The systick timer is described in "PM0056 Programming manual: STM32F10xxx/20xxx/21xxx/L1xxxx Cortex-M3 programming manual":
http://www.st.com/st-web-ui/static/active/en/resource/technical/document/programming_manual/CD00228163.pdf
Section "4.5 SysTick timer (STK)" says
"The processor has a 24-bit system timer, SysTick, that counts down from the reload value to zero, reloads (wraps to) the value in the LOAD register on the next clock edge, then counts down on subsequent clocks."
RM0008, section "7.2 Clocks" adds:
"The RCC feeds the Cortex System Timer (SysTick) external clock with the AHB clock (HCLK) divided by 8. The SysTick can work either with this clock or with the Cortex clock (HCLK), configurable in the SysTick Control and Status Register."
EDIT:
I read systick.h systick.h. SysTick is driven by HCLK (not HCLK/8). So with a 72MHz core clock, SysTick is driven at 72MHz. If you read the SysTick timer directly, that's what you'll see, a timer which runs fast enough to time instructions. Then a reload value of 71999 (SYSTICK_RELOAD_VAL is N-1 ticks) gives a 1ms 'tick'.
The speed of the general purpose timers is constrained by the clock source, it could be from the bus (see the clock tree in RM0008 Figure 8) or an external source. Reading the STM32F103B datasheet (5.3.15 TIM timer characteristics) the external clock source is limited to 36MHz, and bus is 72MHz.

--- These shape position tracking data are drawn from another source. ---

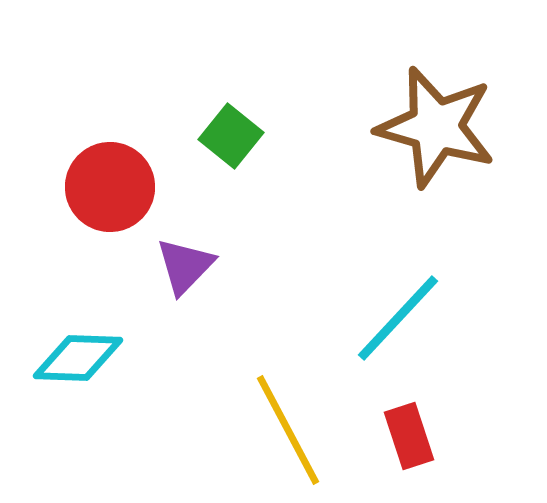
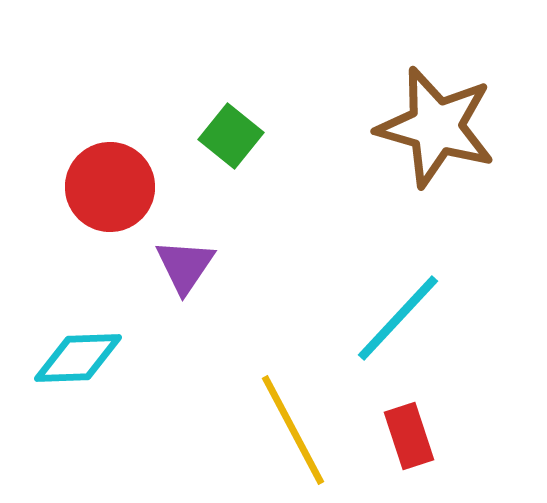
purple triangle: rotated 10 degrees counterclockwise
cyan diamond: rotated 4 degrees counterclockwise
yellow line: moved 5 px right
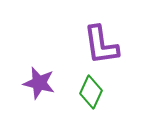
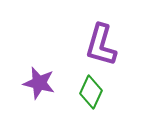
purple L-shape: rotated 24 degrees clockwise
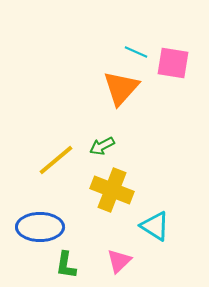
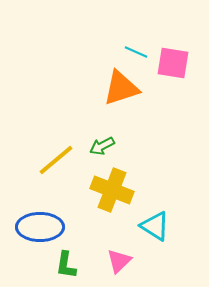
orange triangle: rotated 30 degrees clockwise
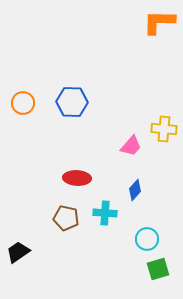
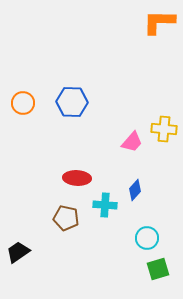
pink trapezoid: moved 1 px right, 4 px up
cyan cross: moved 8 px up
cyan circle: moved 1 px up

However, the actual frequency fed to the advanced timer (TIM1), and the group of general purpose timers (2, 3, 4), can be different. Those clocks are set by a bunch of bits in control registers. Look at RM0008, section "7.2 Clocks" to see the possibilities.

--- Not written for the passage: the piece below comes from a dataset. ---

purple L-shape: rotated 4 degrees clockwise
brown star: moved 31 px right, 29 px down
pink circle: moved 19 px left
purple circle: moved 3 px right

mlundinse explains here http://forums.leaflabs.com/topic.php?id=15451#post-30954 that they are all set to the SYSCLK which is 72MHz.
I'd have to check the details for NOP. However, assuming it is a 16bit instruction, then pre-fetch should keep up okay for 'straight-line' code. Hence I'd expect a series of X NOPs to run in X clocks.
Even an inline call to something, e.g. systick_get_count(), I expect will take 2 cycles to read from memory (the systick peripheral).
Try:
int a=systick_get_count();
int b=systick_get_count();
int c=b-a;
and see what the value of c
is.